Gli elementi sono molti, uno sicuramente è la durata della tregua, che per Hamas deve essere un vero e proprio cessate il fuoco mentre per gli americani e gli israeliani deve durare sei settimane, poco più del Ramadan. L’altro argomento su cui verte la discussione sono i prigionieri da rilasciare dalle carceri israeliane, più tutta una serie di altri elementi che riguardano l’ingresso e la gestione di aiuti. Oggi sono bloccati o procedono a singhiozzo. Sono entrati 270 camion dopo mesi di blocco: un numero comunque insufficiente, come lo sono i lanci con il paracadute, che dimostrano l’impotenza a gestire anche gli elementi di base di un’assistenza umanitaria.
Perché Hamas, dopo qualche apertura, insiste per un cessate il fuoco definitivo?
La vera pressione su Hamas è quella determinata dal bisogno della popolazione, che cresce in forza dell’assenza degli aiuti umanitari. Dal punto di vista militare ha dimostrato di poter ancora attaccare nel Nord della Striscia. Sono presenti in forze. Hamas, però, non vuole rinunciare a giocare un ruolo politico in futuro, non solo a Gaza. Mentre Israele sta cercando, contro questa eventualità, di spingere l’ONU a definire Hamas un’entità terroristica, cosa che le Nazioni Unite non hanno mai fatto con nessuno, non avendone giuridicamente la possibilità.
Di fronte alle sofferenze dei palestinesi Hamas non potrebbe cercare una soluzione di compromesso per dare sollievo a persone che faticano a trovare da mangiare?
Sì, tutto si può fare e tutto ha un prezzo. Hamas è stata disponibile a una tregua limitata di sei settimane. La condizione era che ci doveva essere l’apertura a una soluzione di carattere politico. Nel momento in cui Israele decide che non c’è nessuna ipotesi di Stato palestinese, né la possibilità di un controllo dell’ANP su Gaza o quella dell’entrata di Hamas nell’OLP, affossa la possibilità di una tregua limitata nel tempo. Di qui la scelta dell’organizzazione palestinese di chiedere il cessate il fuoco definitivo.
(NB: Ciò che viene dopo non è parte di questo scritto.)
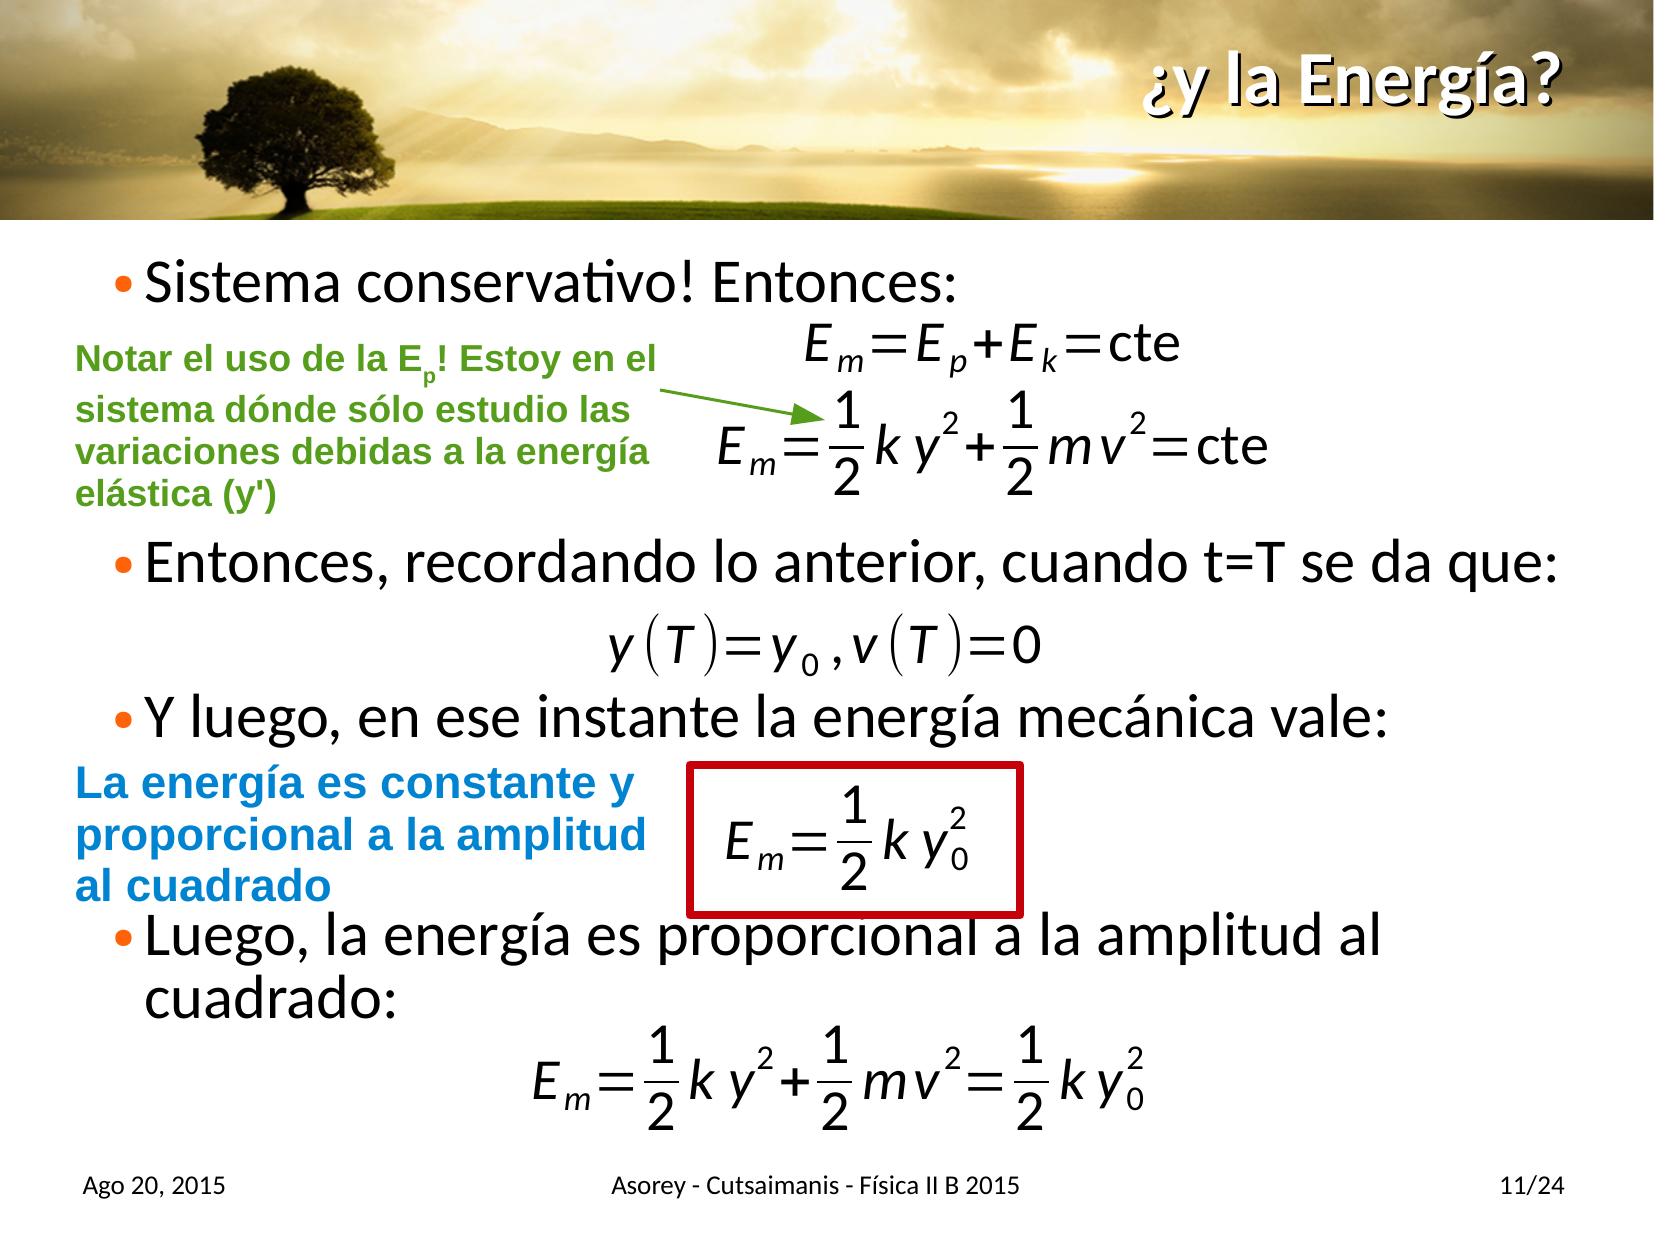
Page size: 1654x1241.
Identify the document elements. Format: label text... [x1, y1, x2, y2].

picture [0, 0, 1654, 220]
chart [600, 610, 1050, 685]
text_box La energía es constante y proporcional a la amplitud al cuadrado [60, 750, 678, 919]
chart [710, 318, 1276, 511]
title ¿y la Energía? [75, 19, 1564, 151]
chart [525, 1020, 1152, 1146]
list Sistema conservativo! Entonces: Entonces, recordando lo anterior, cuando t=T se da que: Y luego, en ese instante la energía mecánica vale: Luego, la energía es proporcional a la amplitud al cuadrado: [82, 255, 1571, 1156]
chart [717, 780, 976, 906]
text_box Notar el uso de la Ep! Estoy en el sistema dónde sólo estudio las variaciones debidas a la energía elástica (y') [60, 330, 678, 522]
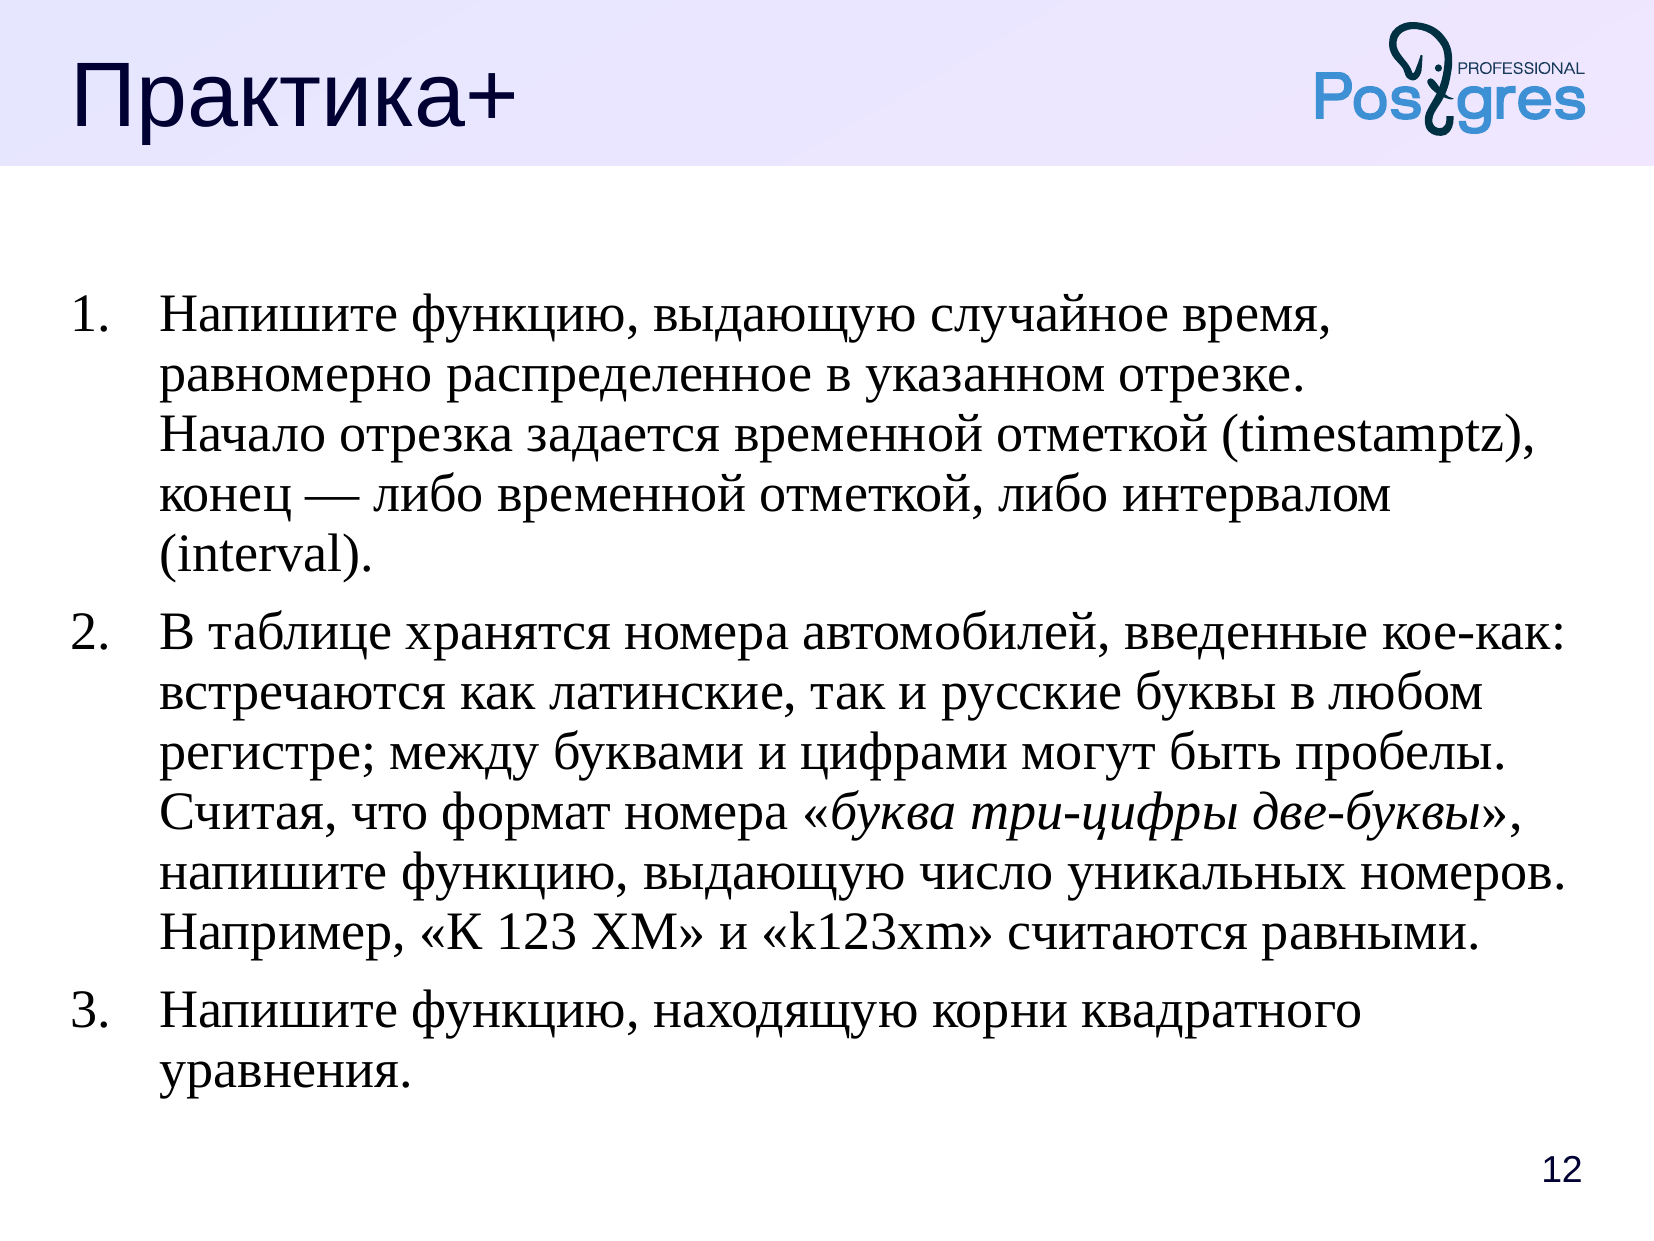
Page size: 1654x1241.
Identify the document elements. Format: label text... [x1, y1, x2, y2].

list Напишите функцию, выдающую случайное время, равномерно распределенное в указанном отрезке. Начало отрезка задается временной отметкой (timestamptz), конец — либо временной отметкой, либо интервалом (interval). В таблице хранятся номера автомобилей, введенные кое-как: встречаются как латинские, так и русские буквы в любом регистре; между буквами и цифрами могут быть пробелы. Считая, что формат номера «буква три-цифры две-буквы», напишите функцию, выдающую число уникальных номеров. Например, «К 123 ХМ» и «k123xm» считаются равными. Напишите функцию, находящую корни квадратного уравнения. [70, 283, 1606, 1134]
title Практика+ [70, 43, 1241, 147]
Anche per Hamas prevalgono, quindi, le ragioni della politica su quelle umanitarie?
Sì. Si rendono conto che le condizioni in cui vive la popolazione della Striscia diventano insopportabili a Washington come a Londra e Parigi. La morte per fame è un elemento che l’opinione pubblica europea e americana non può accettare. Non si capisce, comunque, se nonostante questo, Israele abbia deciso di rilanciare sul piano militare come l’ex ambasciatore americano Indyk ha ipotizzato.